There is a pressing need for the Myanmar people and the international community to build up pressure on the Myanmar military junta to do the right thing and free Aung San Suu Kyi.

The current scenario surrounding Myanmar’s democracy icon echoes the injustice that surrounded another jailed world leader a few decades ago – the incarceration of South African leader Nelson Mandela. Such was the chorus of international dismay over apartheid and Mandela’s confinement that many leading figures including pop stars called for his release. Songs were sung to Free Nelson Mandela. On 11 February 1990 Nelson Mandela, hand-in-hand with his wife, walked free from the South African prison. And, as they say, the rest is history.

As the Myanmar Supreme Court gears up to handle an appeal made by Aung San Suu Kyi’s lawyers, pressure should be brought to bear to free Myanmar’s democracy icon whose only crime was to stand in a legitimate democratic election in 2020 with the goal to put in place the stepping stones to lift the country out of the nightmare it has been suffering for decades. Few, if any, take seriously the various charges she was sentenced for that total 33 years, a witch-hunt if ever there was one.

The Myanmar junta have it in their power to do the right thing and free Aung San Suu Kyi. Periodically, the junta frees prisoners in amnesties, including hardened criminals, and so the fact that The Lady continues to languish in a building in a Naypyidaw prison all alone out of sight is clearly a travesty of justice.

It is a fact of history that every so often ordinary people are called to public service. Many would argue that The Lady is not ordinary, given she is the daughter of the Burmese independence hero Aung San. But she has had the opportunity on more than one occasion to step back and pursue a quiet life, even when her husband was dying of cancer and she was torn between love, on the one hand, and duty towards her country, on the other.

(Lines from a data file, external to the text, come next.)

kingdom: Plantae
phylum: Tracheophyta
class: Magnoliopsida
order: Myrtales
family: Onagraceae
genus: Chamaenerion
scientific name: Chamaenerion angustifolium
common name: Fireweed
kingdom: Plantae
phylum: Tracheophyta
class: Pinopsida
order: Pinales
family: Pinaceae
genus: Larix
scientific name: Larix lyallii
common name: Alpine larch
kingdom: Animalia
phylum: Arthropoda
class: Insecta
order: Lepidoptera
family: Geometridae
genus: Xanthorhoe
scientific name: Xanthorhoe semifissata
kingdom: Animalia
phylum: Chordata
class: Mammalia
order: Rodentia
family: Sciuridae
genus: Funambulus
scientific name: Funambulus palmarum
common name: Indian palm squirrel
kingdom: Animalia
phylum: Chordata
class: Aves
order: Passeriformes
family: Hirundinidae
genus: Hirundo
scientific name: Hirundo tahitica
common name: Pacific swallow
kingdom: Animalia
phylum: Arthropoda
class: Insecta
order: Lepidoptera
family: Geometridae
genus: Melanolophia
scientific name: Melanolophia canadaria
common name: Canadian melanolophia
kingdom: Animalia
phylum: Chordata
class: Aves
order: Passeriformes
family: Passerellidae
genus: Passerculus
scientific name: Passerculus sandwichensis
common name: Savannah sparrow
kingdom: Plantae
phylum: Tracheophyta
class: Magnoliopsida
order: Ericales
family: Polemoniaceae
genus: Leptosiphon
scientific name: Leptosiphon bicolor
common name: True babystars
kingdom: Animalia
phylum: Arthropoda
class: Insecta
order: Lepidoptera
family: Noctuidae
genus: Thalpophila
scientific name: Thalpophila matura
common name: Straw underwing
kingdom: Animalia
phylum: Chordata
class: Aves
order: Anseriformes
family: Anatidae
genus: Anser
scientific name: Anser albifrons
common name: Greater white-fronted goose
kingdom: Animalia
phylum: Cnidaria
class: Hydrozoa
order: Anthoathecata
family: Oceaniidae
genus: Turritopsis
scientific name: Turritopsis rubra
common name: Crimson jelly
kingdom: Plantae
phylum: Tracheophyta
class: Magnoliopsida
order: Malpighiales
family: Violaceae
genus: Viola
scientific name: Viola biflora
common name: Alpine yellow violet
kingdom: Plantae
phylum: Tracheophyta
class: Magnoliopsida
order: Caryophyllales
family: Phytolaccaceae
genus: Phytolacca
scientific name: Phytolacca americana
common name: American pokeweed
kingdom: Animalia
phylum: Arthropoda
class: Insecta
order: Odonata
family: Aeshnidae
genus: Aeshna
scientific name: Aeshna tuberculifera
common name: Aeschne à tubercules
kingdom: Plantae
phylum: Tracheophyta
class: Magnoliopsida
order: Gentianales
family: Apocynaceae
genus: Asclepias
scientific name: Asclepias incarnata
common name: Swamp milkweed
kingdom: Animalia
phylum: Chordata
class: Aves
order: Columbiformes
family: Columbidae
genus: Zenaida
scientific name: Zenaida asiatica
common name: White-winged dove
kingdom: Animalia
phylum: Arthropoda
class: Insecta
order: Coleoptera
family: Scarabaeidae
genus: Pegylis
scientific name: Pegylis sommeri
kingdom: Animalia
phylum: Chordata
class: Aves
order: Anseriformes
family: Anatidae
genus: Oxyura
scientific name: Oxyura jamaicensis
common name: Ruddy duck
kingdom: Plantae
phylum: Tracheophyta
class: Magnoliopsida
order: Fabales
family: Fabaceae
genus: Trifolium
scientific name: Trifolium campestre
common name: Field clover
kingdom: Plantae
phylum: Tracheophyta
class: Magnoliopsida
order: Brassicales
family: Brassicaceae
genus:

Myanmar’s military generals should give this careful thought. Is it really true that they are cowards intimidated by a woman, who while not perfect, reflects the face of freedom for Myanmar, the inevitable outcome for a country that has suffered so much over the decades due to the trampling of soldiers ’boots?

How long are Min Aung Hlaing and the generals going to deny the inevitable? Freedom will come to Myanmar eventually.

Why not show courage and let The Lady go? Deep down they know this is the right thing to do.